People are difficult characters. With an axe to grind they seem to live their lives through a tiny prism of the way they think the world should be. We have a duty to expand that prism.
The oldest person I know said to me, during an existential conservation, that we are just explorers here. That is our purpose to explore and seek out new experiences. I would add that we are also sculptures. Leaving our mark on the landscape we can experience through our senses.
Many people don’t seem to do either of these things. They seem to be an expression of themselves, trapped in a microsphere of their own making. Unable to see the world from any other perspective than the narrow band they choose to inhabit.
Sometimes I wonder if I’m like that. I am prepared to concede that on some issues I am. The people around me tell me I am stubborn, so perhaps being unwilling to accept others point of view is all part of the experience. Maybe we have a predisposition to closed-mindedness and it is one of the hurdles in life to not shut down when our preconceptions of life are challenged.
But perhaps it is also necessary. We need to have strong beliefs and opinions, otherwise we run the danger of diluting ourselves to insipience. Or conceding to the stronger more dominant members of our society, whose views may be abhorrent.
I think the trick is to try and remember that staunch belief you have is just that. A belief. One of infinite other beliefs that have existed and will exist. I believe that a belief is meaningless unless it is grounded by a truth. It is a perspective of a truth and nothing more. Just like we can agree a rock is a rock we may find we disagree about its colour, size, location and how it got there. The rock is the truth, everything else is our perception based on our experience of the rock. What we choose to believe, based upon our perception of the rock does not affect the truth of the rock’s being.

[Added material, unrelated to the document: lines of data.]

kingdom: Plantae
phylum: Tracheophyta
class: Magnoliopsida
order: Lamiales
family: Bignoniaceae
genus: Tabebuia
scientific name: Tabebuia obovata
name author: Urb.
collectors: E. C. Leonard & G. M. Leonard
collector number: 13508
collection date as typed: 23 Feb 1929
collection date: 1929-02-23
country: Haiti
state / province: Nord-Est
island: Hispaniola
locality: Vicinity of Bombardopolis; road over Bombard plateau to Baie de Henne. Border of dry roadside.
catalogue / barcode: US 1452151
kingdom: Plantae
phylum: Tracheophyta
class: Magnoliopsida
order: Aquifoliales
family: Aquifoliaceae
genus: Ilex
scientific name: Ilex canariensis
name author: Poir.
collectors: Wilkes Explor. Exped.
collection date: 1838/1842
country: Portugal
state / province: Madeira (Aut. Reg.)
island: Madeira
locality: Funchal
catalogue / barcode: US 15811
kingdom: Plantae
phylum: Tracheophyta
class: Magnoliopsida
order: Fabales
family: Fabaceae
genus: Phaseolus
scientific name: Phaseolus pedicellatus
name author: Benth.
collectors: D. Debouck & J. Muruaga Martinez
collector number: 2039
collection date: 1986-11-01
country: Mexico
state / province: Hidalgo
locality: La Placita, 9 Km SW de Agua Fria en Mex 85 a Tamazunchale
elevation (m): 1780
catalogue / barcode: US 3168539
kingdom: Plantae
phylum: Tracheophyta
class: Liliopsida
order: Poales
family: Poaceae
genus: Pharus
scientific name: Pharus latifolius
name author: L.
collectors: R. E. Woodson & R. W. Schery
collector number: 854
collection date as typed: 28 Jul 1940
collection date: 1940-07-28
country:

Mark Passio, a superb author and broadcaster, defines truth simply as all that has happened, or is happening. I have racked my brain and I cannot think of a better explanation of what the truth may be. I have tested the same on a group of friends and they too were stumped to come up with a better definition. Having such a simple and succinct explanation removes subjectivity out of defining ‘the truth’. The affectation of “your truth” is actually alluding to perception of truth, not truth itself. The truth is the truth and it cannot be anything else.
I perceive that it is wrong to be prejudice, because I would not want people to be prejudice against me. My experience tells me I feel bad when someone makes assumptions about me before they have given me a chance. I understand from other people that they feel the same way. Even when these people are prejudice themselves, they do not stand comfortably in the same spotlight. I have come to believe prejudice is manifest fear. Fear which causes pain and suffering when it is expressed into the world. Because of the truths that have arisen as a result of prejudice being expressed (lynching, murder, other violent or oppressive behaviours), I conclude that prejudice is an inherently destructive manifestation of fear. My perception of prejudice seems sound based on the truths created. This is and example and not a particularly difficult argument to make. Although fear based prejudice is surprisingly popular still.
As with just about everything in life a greater person has already been there before and did or said it better. This post is no exception. Bill Hicks, the comedian, said:
“The world is like a ride in an amusement park, and when you choose to go on it you think it’s real because that’s how powerful our minds are. The ride goes up and down, around and around, it has thrills and chills, and it’s very brightly colored, and it’s very loud, and it’s fun for a while. Many people have been on the ride a long time, and they begin to wonder, “Hey, is this real, or is this just a ride?” And other people have remembered, and they come back to us and say, “Hey, don’t worry; don’t be afraid, ever, because this is just a ride.” And we … kill those people. “Shut him up! I’ve got a lot invested in this ride, shut him up! Look at my furrows of worry, look at my big bank account, and my family. This has to be real.” It’s just a ride. But we always kill the good guys who try and tell us that, you ever notice that? And let the demons run amok … But it doesn’t matter, because it’s just a ride. And we can change it any time we want. It’s only a choice. No effort, no work, no job, no savings of money. Just a simple choice, right now, between fear and love. The eyes of fear want you to put bigger locks on your doors, buy guns, close yourself off. The eyes of love instead see all of us as one. Here’s what we can do to change the world, right now, to a better ride. Take all that money we spend on weapons and defences each year and instead spend it feeding and clothing and educating the poor of the world, which it would pay for many times over, not one human being excluded, and we could explore space, together, both inner and outer, forever, in peace.”
There is so much packed into that statement. I sometimes find it difficult to believe this formed part of a stand up comedian’s act. It has taken me years to properly understand it. I used to hear it and my perceptions would waver, as my beliefs were being challenged. When Hicks hits the most truthful beats my beliefs were most tested and the message kind of fuzzed out as my brain tried to process it.
Testing opinions, challenging ourselves and the beliefs we hold to be right is all part of the process. Part of the exploration and the sculpture we are here to carve.